La storia e l’evoluzione del lavoro agricolo mettono in luce come la fatica dei contadini sia stata spesso ignorata e non documentata.

Georges Vigarello, storico e sociologo, già direttore di studi all’École des hautes études en sciences sociales, nel suo libro Storia della fatica. Dal Medioevo a oggi (appena pubblicato in Italia dal Saggiatore) fa notare come la fatica contadina per secoli e secoli non è stata nemmeno documentata, figurarsi se qualcuno si premuniva di analizzarla.

Durante il Medioevo, la fatica era soprattutto narrata come percorso di purificazione per viaggiatori, guerrieri e santi, mentre il lavoro dei contadini non meritava attenzione.
Solo con l’introduzione di attrezzi agricoli rudimentali nel 1200 d.C. si iniziò a classificare i vari gradi di fatica e a riconoscere il valore e il peso del lavoro agricolo.

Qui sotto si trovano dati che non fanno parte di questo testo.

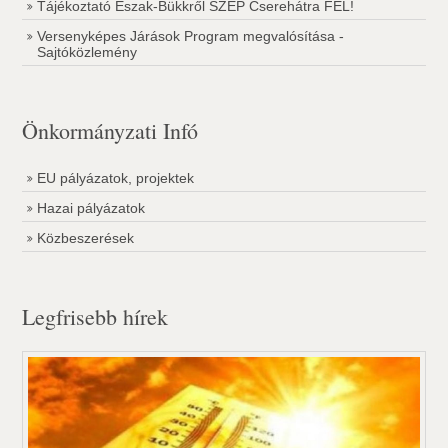
Tájékoztató Észak-Bükkről SZÉP Cserehátra FEL!
Versenyképes Járások Program megvalósítása -
Sajtóközlemény
Önkormányzati Infó
EU pályázatok, projektek
Hazai pályázatok
Közbeszerések
Legfrisebb hírek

Bisogna aspettare il 1200 dc, la fine della servitù della gleba (nel 1861 la servitù della gleba è stata abolita in Russia, tanto per dire, i contadini, 200 anni fa, come racconta Gogol’, erano niente altro che anime morte), quando nelle campagne arrivano i primi rudimentali attrezzi agricoli che, aumentando di poco la produttività, permisero almeno di classificare i vari gradi di fatica: di trasformare cioè un lavoro di durata infinita in uno di durata definita.